10. Feature Merging Threshold - an integral count; 11. Colony Merging Threshold - a separate integral count;
12. Visibility on Edge - an integral representing steps within an edge that an ant can see through; and
13. Time-window - the number of time stamped intervals which are analysed.
Due to the difficulty in measuring the interaction of all parameters concurrently, parameters are grouped together by their perceived action, as follows:
1. Domain initialisation, in which the maximum edge length and step size are analysed; 2. Ant initialisation, analysing the ant complement and detection range parameters;
3. Pheromone deposition and movement, in which the quantity, minimum and maximum amounts of pheromone present on each edge, evaporation rate, and also the residual pa- rameter are explored; and
4. Merging thresholds, in which feature and colony merging are explored together with the edge visibility and the time-window parameters.
The evaluations to follow represent a combination of parameter specific experiments combined with the baseline evaluation, as per table (3.1). Each analysis has a varying optimality range, as optimality differs from the initial phases of execution towards the latter stages of execution. The optimal value should in theory build towards the “best” clustering solution. This analysis aims to determine the optimal value applicable to each parameter, its degree of influence, coupled with the influence this parameter has on other parameters, and why such behaviour takes place.
Graph are used to represent four key benchmarks, as described next.
Figure (a) shows the average feature combinations carried by ants. For the given 2D problem domain the optimal average feature combination value at the end of processing should be within the range of 1.5 − 1.7. Higher values, especially at the early stage mean premature stagnation, whilst lower values towards the end mean that feature merging is not occurring. The latter lack of feature merging is an indication that not enough ant encounters are taking place.
Figure (b) shows the distribution of ants in the top N colonies versus other smaller colonies. The absorption of ants in the top N colonies is an indication of a good clustering solution. Under optimal conditions this value should range between 0.6 and 0.8, which indicates that enough ants are joining the larger colonies, whilst allowing some free ants to exist.
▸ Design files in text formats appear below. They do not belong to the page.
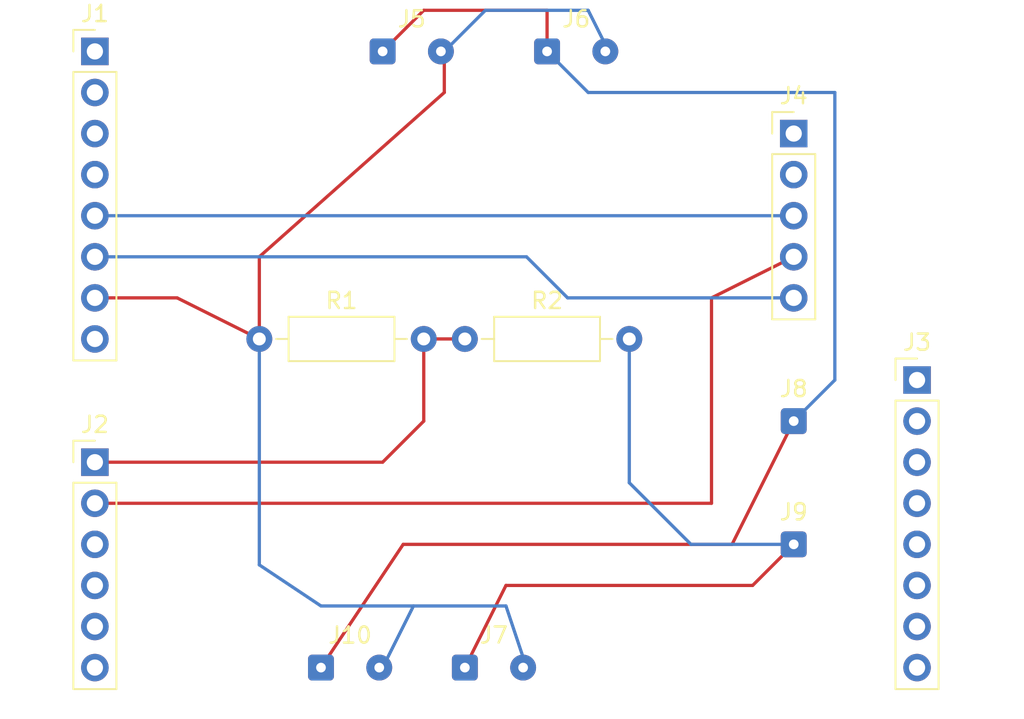
<source format=kicad_pcb>
(kicad_pcb (version 20211014) (generator pcbnew)

  (general
    (thickness 1.6)
  )

  (paper "A4")
  (layers
    (0 "F.Cu" signal)
    (31 "B.Cu" signal)
    (32 "B.Adhes" user "B.Adhesive")
    (33 "F.Adhes" user "F.Adhesive")
    (34 "B.Paste" user)
    (35 "F.Paste" user)
    (36 "B.SilkS" user "B.Silkscreen")
    (37 "F.SilkS" user "F.Silkscreen")
    (38 "B.Mask" user)
    (39 "F.Mask" user)
    (40 "Dwgs.User" user "User.Drawings")
    (41 "Cmts.User" user "User.Comments")
    (42 "Eco1.User" user "User.Eco1")
    (43 "Eco2.User" user "User.Eco2")
    (44 "Edge.Cuts" user)
    (45 "Margin" user)
    (46 "B.CrtYd" user "B.Courtyard")
    (47 "F.CrtYd" user "F.Courtyard")
    (48 "B.Fab" user)
    (49 "F.Fab" user)
    (50 "User.1" user)
    (51 "User.2" user)
    (52 "User.3" user)
    (53 "User.4" user)
    (54 "User.5" user)
    (55 "User.6" user)
    (56 "User.7" user)
    (57 "User.8" user)
    (58 "User.9" user)
  )

  (setup
    (pad_to_mask_clearance 0)
    (pcbplotparams
      (layerselection 0x00010fc_ffffffff)
      (disableapertmacros false)
      (usegerberextensions false)
      (usegerberattributes true)
      (usegerberadvancedattributes true)
      (creategerberjobfile true)
      (svguseinch false)
      (svgprecision 6)
      (excludeedgelayer true)
      (plotframeref false)
      (viasonmask false)
      (mode 1)
      (useauxorigin false)
      (hpglpennumber 1)
      (hpglpenspeed 20)
      (hpglpendiameter 15.000000)
      (dxfpolygonmode true)
      (dxfimperialunits true)
      (dxfusepcbnewfont true)
      (psnegative false)
      (psa4output false)
      (plotreference true)
      (plotvalue true)
      (plotinvisibletext false)
      (sketchpadsonfab false)
      (subtractmaskfromsilk false)
      (outputformat 1)
      (mirror false)
      (drillshape 1)
      (scaleselection 1)
      (outputdirectory "")
    )
  )

  (net 0 "")
  (net 1 "unconnected-(J1-Pad1)")
  (net 2 "unconnected-(J1-Pad2)")
  (net 3 "unconnected-(J1-Pad3)")
  (net 4 "unconnected-(J1-Pad4)")
  (net 5 "Net-(J1-Pad5)")
  (net 6 "Net-(J1-Pad6)")
  (net 7 "Net-(J1-Pad7)")
  (net 8 "unconnected-(J1-Pad8)")
  (net 9 "Net-(J2-Pad1)")
  (net 10 "Net-(J2-Pad2)")
  (net 11 "unconnected-(J2-Pad3)")
  (net 12 "unconnected-(J2-Pad4)")
  (net 13 "unconnected-(J2-Pad5)")
  (net 14 "unconnected-(J2-Pad6)")
  (net 15 "unconnected-(J3-Pad1)")
  (net 16 "unconnected-(J3-Pad2)")
  (net 17 "unconnected-(J3-Pad3)")
  (net 18 "unconnected-(J3-Pad4)")
  (net 19 "unconnected-(J3-Pad5)")
  (net 20 "unconnected-(J3-Pad6)")
  (net 21 "unconnected-(J3-Pad7)")
  (net 22 "unconnected-(J3-Pad8)")
  (net 23 "unconnected-(J4-Pad1)")
  (net 24 "unconnected-(J4-Pad2)")
  (net 25 "Net-(J5-Pad1)")
  (net 26 "Net-(J7-Pad1)")

  (footprint "Connector_Wire:SolderWire-0.1sqmm_1x02_P3.6mm_D0.4mm_OD1mm" (layer "F.Cu") (at 113.03 88.9))

  (footprint "Resistor_THT:R_Axial_DIN0207_L6.3mm_D2.5mm_P10.16mm_Horizontal" (layer "F.Cu") (at 121.92 68.58))

  (footprint "Connector_Wire:SolderWire-0.1sqmm_1x02_P3.6mm_D0.4mm_OD1mm" (layer "F.Cu") (at 121.92 88.9))

  (footprint "Connector_Wire:SolderWire-0.1sqmm_1x02_P3.6mm_D0.4mm_OD1mm" (layer "F.Cu") (at 127 50.8))

  (footprint "Connector_PinHeader_2.54mm:PinHeader_1x05_P2.54mm_Vertical" (layer "F.Cu") (at 142.24 55.88))

  (footprint "Connector_PinHeader_2.54mm:PinHeader_1x08_P2.54mm_Vertical" (layer "F.Cu") (at 99.06 50.8))

  (footprint "Connector_Wire:SolderWire-0.1sqmm_1x02_P3.6mm_D0.4mm_OD1mm" (layer "F.Cu") (at 116.84 50.8))

  (footprint "Resistor_THT:R_Axial_DIN0207_L6.3mm_D2.5mm_P10.16mm_Horizontal" (layer "F.Cu") (at 109.22 68.58))

  (footprint "Connector_Wire:SolderWire-0.1sqmm_1x01_D0.4mm_OD1mm" (layer "F.Cu") (at 142.24 81.28))

  (footprint "Connector_PinHeader_2.54mm:PinHeader_1x06_P2.54mm_Vertical" (layer "F.Cu") (at 99.06 76.2))

  (footprint "Connector_Wire:SolderWire-0.1sqmm_1x01_D0.4mm_OD1mm" (layer "F.Cu") (at 142.24 73.66))

  (footprint "Connector_PinHeader_2.54mm:PinHeader_1x08_P2.54mm_Vertical" (layer "F.Cu") (at 149.86 71.12))

  (gr_line (start 137.16 66.04) (end 142.24 63.5) (layer "F.Cu") (width 0.2) (tstamp 1bfa1a99-9d80-4d1b-a1d7-7b1855a273c7))
  (gr_line (start 119.38 68.58) (end 121.92 68.58) (layer "F.Cu") (width 0.2) (tstamp 2baa590e-8b10-46f9-97e5-d1c3eb668dcb))
  (gr_line (start 119.38 73.66) (end 119.38 68.58) (layer "F.Cu") (width 0.2) (tstamp 2e06a7a3-1545-49db-871a-07a9a0dccae8))
  (gr_line (start 118.11 81.28) (end 138.43 81.28) (layer "F.Cu") (width 0.2) (tstamp 2f130a3f-d537-4193-8a65-4dd82b156682))
  (gr_line (start 119.38 48.26) (end 127 48.26) (layer "F.Cu") (width 0.2) (tstamp 35e76589-f527-47c3-b6aa-ef137325034b))
  (gr_line (start 99.06 76.2) (end 116.84 76.2) (layer "F.Cu") (width 0.2) (tstamp 42176a90-bcd1-4a93-8984-d1100a30bb22))
  (gr_line (start 99.06 78.74) (end 137.16 78.74) (layer "F.Cu") (width 0.2) (tstamp 45a0fce8-411b-483c-a60d-e7da22c8b3e2))
  (gr_line (start 109.22 63.5) (end 120.65 53.34) (layer "F.Cu") (width 0.2) (tstamp 51a0c819-143d-4ae2-881b-3314c2d1bfc0))
  (gr_line (start 139.7 83.82) (end 142.24 81.28) (layer "F.Cu") (width 0.2) (tstamp 62711207-d731-42e0-8534-3f2ef471e34a))
  (gr_line (start 116.84 76.2) (end 119.38 73.66) (layer "F.Cu") (width 0.2) (tstamp 6e7f38f2-31e3-43f4-8075-3f5dfea0164b))
  (gr_line (start 138.43 81.28) (end 142.24 73.66) (layer "F.Cu") (width 0.2) (tstamp 8628140d-9f85-4ab1-aabf-86a233e4340c))
  (gr_line (start 109.22 68.58) (end 109.22 63.5) (layer "F.Cu") (width 0.2) (tstamp 98cf1e94-5ead-4e4a-abb4-0a76c7cdfb06))
  (gr_line (start 120.65 53.34) (end 120.65 50.8) (layer "F.Cu") (width 0.2) (tstamp 9d91a02e-3ba5-40cd-a8b6-1be397ae14bc))
  (gr_line (start 99.06 66.04) (end 104.14 66.04) (layer "F.Cu") (width 0.2) (tstamp a9cf310e-4fa8-4937-9ea1-c2c44b716de8))
  (gr_line (start 137.16 78.74) (end 137.16 66.04) (layer "F.Cu") (width 0.2) (tstamp b11c251e-bff4-4b92-9f66-69716379d83e))
  (gr_line (start 121.92 88.9) (end 124.46 83.82) (layer "F.Cu") (width 0.2) (tstamp b9a13451-8bad-4ea7-943f-f344574faf09))
  (gr_line (start 104.14 66.04) (end 109.22 68.58) (layer "F.Cu") (width 0.2) (tstamp d4514991-dd2b-40d4-9dfc-6153d5645f51))
  (gr_line (start 127 48.26) (end 127 50.8) (layer "F.Cu") (width 0.2) (tstamp e6cc3cc7-0dc7-4aac-85cb-b4a502df543f))
  (gr_line (start 113.03 88.9) (end 118.11 81.28) (layer "F.Cu") (width 0.2) (tstamp eb677c3c-153d-4a6f-b46b-729474ba95f4))
  (gr_line (start 124.46 83.82) (end 139.7 83.82) (layer "F.Cu") (width 0.2) (tstamp efeb09c5-9f2d-4679-b14b-ee28bd8fe21f))
  (gr_line (start 116.84 50.8) (end 119.38 48.26) (layer "F.Cu") (width 0.2) (tstamp f1a3dc14-076d-4cd5-bdf0-678bc315a7a0))
  (gr_line (start 127 50.8) (end 129.54 53.34) (layer "B.Cu") (width 0.2) (tstamp 0eb150dd-fabc-4cfd-a38b-301fb303d222))
  (gr_line (start 129.54 53.34) (end 144.78 53.34) (layer "B.Cu") (width 0.2) (tstamp 2445b65c-5b0e-4350-8b8c-e3d77bd6be29))
  (gr_line (start 99.06 60.96) (end 142.24 60.96) (layer "B.Cu") (width 0.2) (tstamp 2c913cbc-06c0-497a-bb79-fda1c43c5151))
  (gr_line (start 144.78 53.34) (end 144.78 71.12) (layer "B.Cu") (width 0.2) (tstamp 37407945-a10e-402b-ae2a-2c8c0d9afefe))
  (gr_line (start 142.24 81.28) (end 135.89 81.28) (layer "B.Cu") (width 0.2) (tstamp 38585b73-f780-4687-a1be-94e39d7afd90))
  (gr_line (start 144.78 71.12) (end 142.24 73.66) (layer "B.Cu") (width 0.2) (tstamp 4d8593aa-c13e-43e9-b8fa-9317ada0ebeb))
  (gr_line (start 116.84 88.9) (end 118.745 85.09) (layer "B.Cu") (width 0.2) (tstamp 657a9805-aadd-4355-ac35-aa61879f2a14))
  (gr_line (start 128.27 66.04) (end 142.24 66.04) (layer "B.Cu") (width 0.2) (tstamp 6859ea88-0d45-465e-a00e-0e5bda3566fe))
  (gr_line (start 113.03 85.09) (end 109.22 82.55) (layer "B.Cu") (width 0.2) (tstamp 782205fb-7712-42f8-b553-3026d878327c))
  (gr_line (start 123.19 48.26) (end 129.54 48.26) (layer "B.Cu") (width 0.2) (tstamp 8cdc524d-c1c5-4cb9-b6e3-350ba6bdf4b7))
  (gr_line (start 109.22 82.55) (end 109.22 68.58) (layer "B.Cu") (width 0.2) (tstamp a1537324-a193-4115-b526-7439736645e5))
  (gr_line (start 125.73 88.9) (end 124.46 85.09) (layer "B.Cu") (width 0.2) (tstamp af1e23a9-a996-4181-8894-7d83a520f6ad))
  (gr_line (start 132.08 77.47) (end 132.08 68.58) (layer "B.Cu") (width 0.2) (tstamp bf76cc2e-91d5-4385-a3af-5675fa78df97))
  (gr_line (start 124.46 85.09) (end 113.03 85.09) (layer "B.Cu") (width 0.2) (tstamp d1defd3d-f469-40bf-9001-d5dd85f62752))
  (gr_line (start 99.06 63.5) (end 125.73 63.5) (layer "B.Cu") (width 0.2) (tstamp dd701e55-04a7-4638-9137-1d9c16bb436c))
  (gr_line (start 125.73 63.5) (end 128.27 66.04) (layer "B.Cu") (width 0.2) (tstamp dea28725-1815-45f7-aebc-b2e88fcf0f95))
  (gr_line (start 129.54 48.26) (end 130.81 50.8) (layer "B.Cu") (width 0.2) (tstamp e75fe768-2e81-49fc-8da9-51fdec0624e9))
  (gr_line (start 120.65 50.8) (end 123.19 48.26) (layer "B.Cu") (width 0.2) (tstamp f4610367-3ff5-4f76-aa06-e280cc9f4a82))
  (gr_line (start 135.89 81.28) (end 132.08 77.47) (layer "B.Cu") (width 0.2) (tstamp f6e5c154-a400-4975-b86c-4a436343935f))

)

</source>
It is unlikely that all ants combine correctly into the major colonies, and when no minor colonies are present this can indicate over aggregation. An important consideration is that sudden merging of features and colonies does not imply correct cluster formation.
Figure (c) shows the repetition in node traversals, where a high value indicates less randomness, whilst a lower value is indicative of a more varied search. In the opening phases, repetition should be low, indicating that ants are varied around the graph nodes. As time progresses more ants should be repeating the sequence of nodes that they traverse, which is indicative of correct pheromone path following. Under optimal conditions this value should range between 0.5 and 0.6, as some freedom in movement should always be present.
Figure (d) shows the progressive decline in the number of colonies present and the termination criteria. This is also time dependent, where the initial colony count is reduced as more colonies are engulfed by larger colonies. Coupled with figure (b), whilst the majority of ants are expected to be in the top N colonies, a number of smaller colonies are likely to exist, indicating correct functionality. Termination is not necessarily shown in these experiments given the short time cycles used. The decline in colony counts and the colony membership stabilisation is indicative of correct termination.